So, Alice was said to have been born just a little after the curse was cast (so a little after Emma). If we're to go by what is stated several times in the show, this is before her father or his realm even existed lol. in s6 we are told that the Wish Realm was created via a wish made by the Serum Evil Queen on Emma's behalf. But in s7 we learn that a younger Wish Hook travelled to the New Enchanted Forest and fathered baby Alice with Gothel years before the Wish Realm was supposedly created. We could write this off as a fake memory, implanted by the wish, if not for the fact that Alice is living proof that the Wish Realm existed long before Serum Queen's wish.
The only way this makes sense is if the Wish Realm was not created by a wish, but was only assumed to have been. But then were Wish Snow and Charming raising a non-existent daughter? Did the original Emma replace Wish Emma when the wish was made? You would think a Wish Emma had to have existed to have given birth to Wish Henry.

> **RECORDS SUPPLIED**:

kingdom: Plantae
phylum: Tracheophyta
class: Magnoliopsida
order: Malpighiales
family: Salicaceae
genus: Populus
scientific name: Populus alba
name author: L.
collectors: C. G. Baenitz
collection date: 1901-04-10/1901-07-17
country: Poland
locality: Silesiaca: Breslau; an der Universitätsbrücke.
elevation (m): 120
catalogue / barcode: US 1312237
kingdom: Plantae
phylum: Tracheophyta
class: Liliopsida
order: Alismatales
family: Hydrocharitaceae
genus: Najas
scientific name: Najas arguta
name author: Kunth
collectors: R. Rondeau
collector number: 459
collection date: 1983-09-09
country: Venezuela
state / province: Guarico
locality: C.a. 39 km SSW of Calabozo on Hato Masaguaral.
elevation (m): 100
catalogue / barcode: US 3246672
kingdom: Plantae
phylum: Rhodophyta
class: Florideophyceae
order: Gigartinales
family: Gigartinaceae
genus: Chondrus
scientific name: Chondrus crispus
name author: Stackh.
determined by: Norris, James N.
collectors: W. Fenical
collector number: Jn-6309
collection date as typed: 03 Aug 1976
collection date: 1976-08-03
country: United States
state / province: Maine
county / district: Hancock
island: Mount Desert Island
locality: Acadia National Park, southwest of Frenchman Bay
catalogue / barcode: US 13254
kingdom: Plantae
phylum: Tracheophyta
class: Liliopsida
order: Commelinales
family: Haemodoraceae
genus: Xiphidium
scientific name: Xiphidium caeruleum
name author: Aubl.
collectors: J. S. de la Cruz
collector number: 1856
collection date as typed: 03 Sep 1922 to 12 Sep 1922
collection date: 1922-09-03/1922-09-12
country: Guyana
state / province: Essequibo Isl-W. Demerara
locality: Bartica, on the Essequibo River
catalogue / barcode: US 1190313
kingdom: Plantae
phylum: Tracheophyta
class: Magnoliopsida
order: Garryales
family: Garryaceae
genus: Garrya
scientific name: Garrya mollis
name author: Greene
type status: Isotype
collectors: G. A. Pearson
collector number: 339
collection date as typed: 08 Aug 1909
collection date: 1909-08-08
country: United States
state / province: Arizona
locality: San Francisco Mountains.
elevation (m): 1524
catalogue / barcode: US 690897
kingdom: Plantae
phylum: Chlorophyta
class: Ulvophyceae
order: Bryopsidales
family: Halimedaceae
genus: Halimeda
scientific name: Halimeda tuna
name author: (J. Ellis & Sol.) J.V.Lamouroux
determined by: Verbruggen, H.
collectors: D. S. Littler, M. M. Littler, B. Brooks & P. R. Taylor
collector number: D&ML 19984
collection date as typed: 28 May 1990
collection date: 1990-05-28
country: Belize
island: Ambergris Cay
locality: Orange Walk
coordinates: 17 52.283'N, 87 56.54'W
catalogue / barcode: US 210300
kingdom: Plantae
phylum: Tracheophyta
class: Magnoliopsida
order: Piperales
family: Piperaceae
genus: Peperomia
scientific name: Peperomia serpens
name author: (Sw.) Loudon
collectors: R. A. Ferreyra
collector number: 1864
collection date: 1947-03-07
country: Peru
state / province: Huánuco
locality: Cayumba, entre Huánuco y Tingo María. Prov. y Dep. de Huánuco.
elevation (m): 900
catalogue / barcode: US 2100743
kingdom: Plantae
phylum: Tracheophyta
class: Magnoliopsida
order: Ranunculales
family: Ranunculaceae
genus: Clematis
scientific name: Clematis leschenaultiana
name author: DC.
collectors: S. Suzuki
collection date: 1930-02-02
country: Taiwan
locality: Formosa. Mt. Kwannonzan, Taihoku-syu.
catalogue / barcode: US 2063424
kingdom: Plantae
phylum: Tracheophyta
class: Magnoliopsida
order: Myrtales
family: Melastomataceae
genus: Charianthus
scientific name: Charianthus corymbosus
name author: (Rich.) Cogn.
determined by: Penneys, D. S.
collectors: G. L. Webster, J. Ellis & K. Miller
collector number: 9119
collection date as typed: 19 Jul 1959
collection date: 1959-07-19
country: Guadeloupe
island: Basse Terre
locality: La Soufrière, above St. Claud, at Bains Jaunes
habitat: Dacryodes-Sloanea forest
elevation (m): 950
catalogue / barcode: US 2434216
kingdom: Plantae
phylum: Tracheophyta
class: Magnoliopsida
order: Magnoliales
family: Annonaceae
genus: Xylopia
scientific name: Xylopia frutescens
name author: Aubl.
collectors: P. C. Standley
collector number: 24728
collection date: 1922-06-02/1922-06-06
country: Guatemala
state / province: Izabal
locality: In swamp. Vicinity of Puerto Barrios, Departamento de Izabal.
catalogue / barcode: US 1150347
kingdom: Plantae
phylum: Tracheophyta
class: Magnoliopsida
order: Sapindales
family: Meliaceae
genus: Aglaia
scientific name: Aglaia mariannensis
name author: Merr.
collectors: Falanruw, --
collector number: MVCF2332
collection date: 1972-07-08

> **AIM**: Copy out the entire passage about Alice and the Wish Realm word for word. The material has no connection to the text.

> **ANSWER IN FULL**:
So, Alice was said to have been born just a little after the curse was cast (so a little after Emma). If we're to go by what is stated several times in the show, this is before her father or his realm even existed lol. in s6 we are told that the Wish Realm was created via a wish made by the Serum Evil Queen on Emma's behalf. But in s7 we learn that a younger Wish Hook travelled to the New Enchanted Forest and fathered baby Alice with Gothel years before the Wish Realm was supposedly created. We could write this off as a fake memory, implanted by the wish, if not for the fact that Alice is living proof that the Wish Realm existed long before Serum Queen's wish.
The only way this makes sense is if the Wish Realm was not created by a wish, but was only assumed to have been. But then were Wish Snow and Charming raising a non-existent daughter? Did the original Emma replace Wish Emma when the wish was made? You would think a Wish Emma had to have existed to have given birth to Wish Henry.